Task inputs: Begin

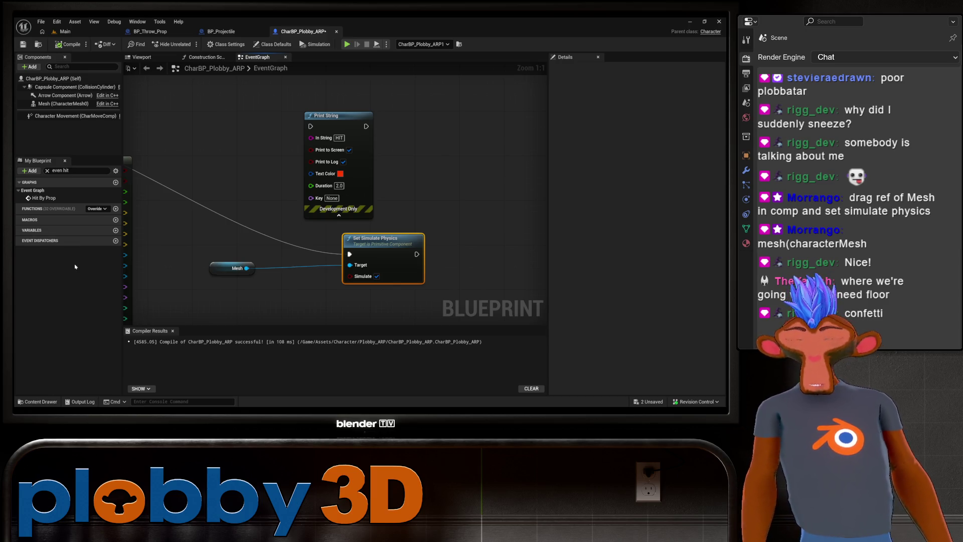
key(ctrl+s)
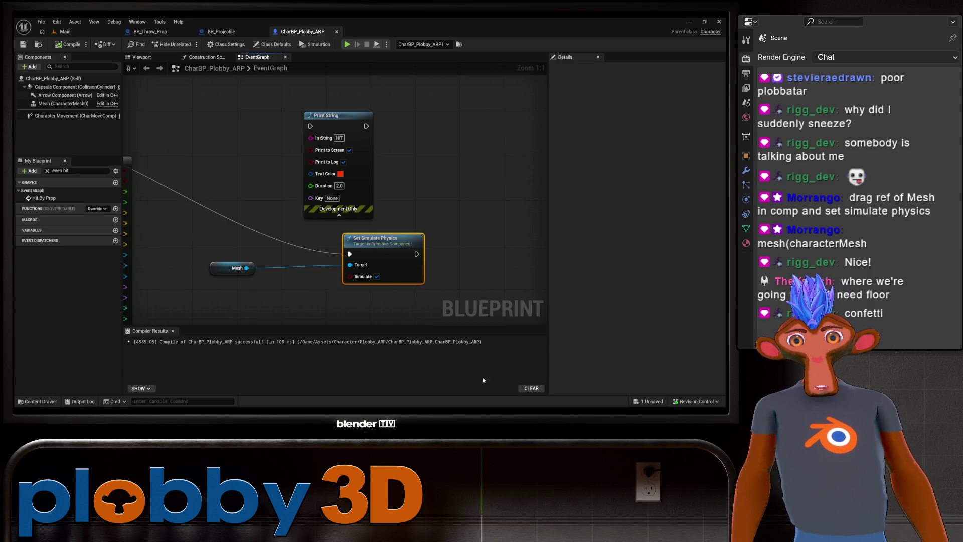
click(62, 31)
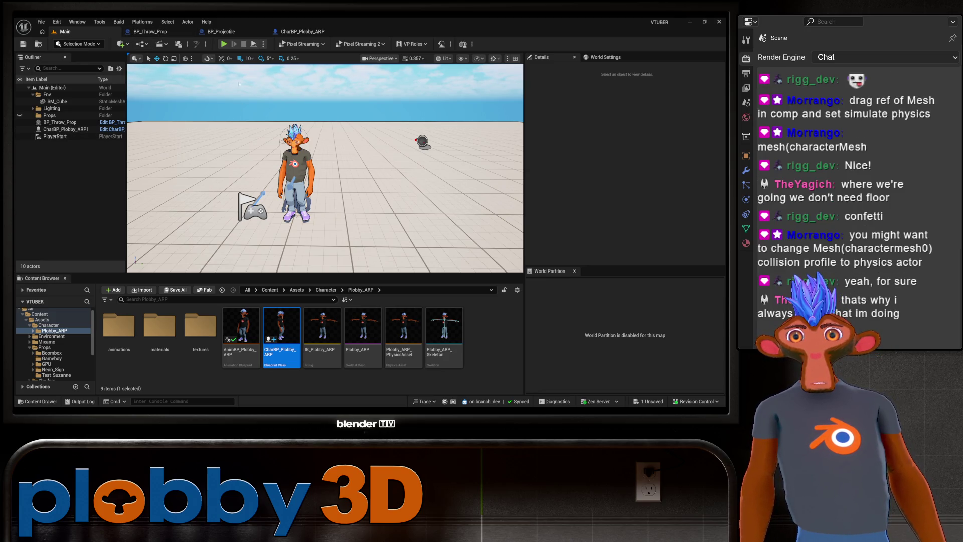
Reopen the CharBP_Plobby_ARP blueprint's event graph.
click(301, 31)
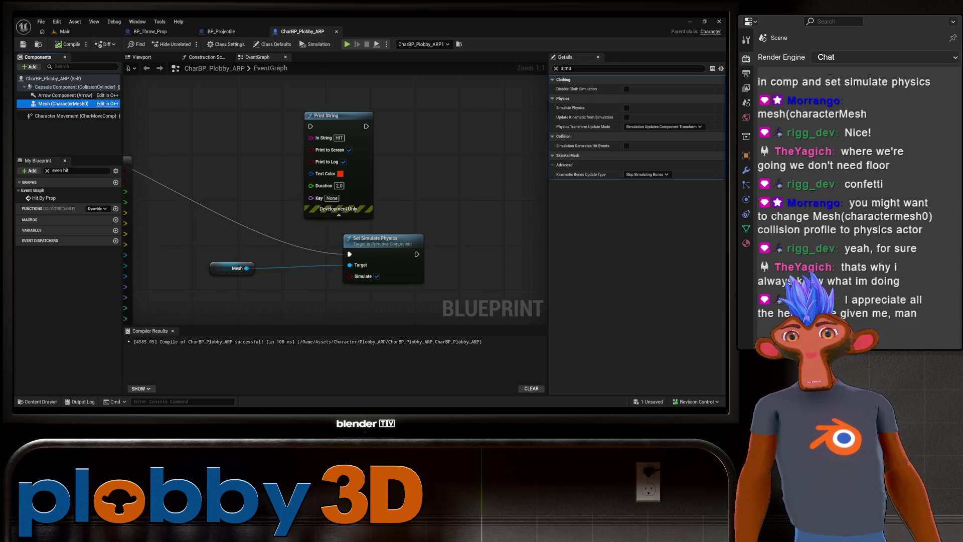
Filter Details by 'collis' and set the Mesh's Collision Presets to PhysicsActor.
click(602, 69)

Task inputs: End

#### Task directions:
Before copying, set the pictures aside; then reproduce each entry above exactly.

#### Answer to the problem:
key(ctrl+s)
click(62, 31)
Reopen the CharBP_Plobby_ARP blueprint's event graph.
click(301, 31)
Filter Details by 'collis' and set the Mesh's Collision Presets to PhysicsActor.
click(602, 69)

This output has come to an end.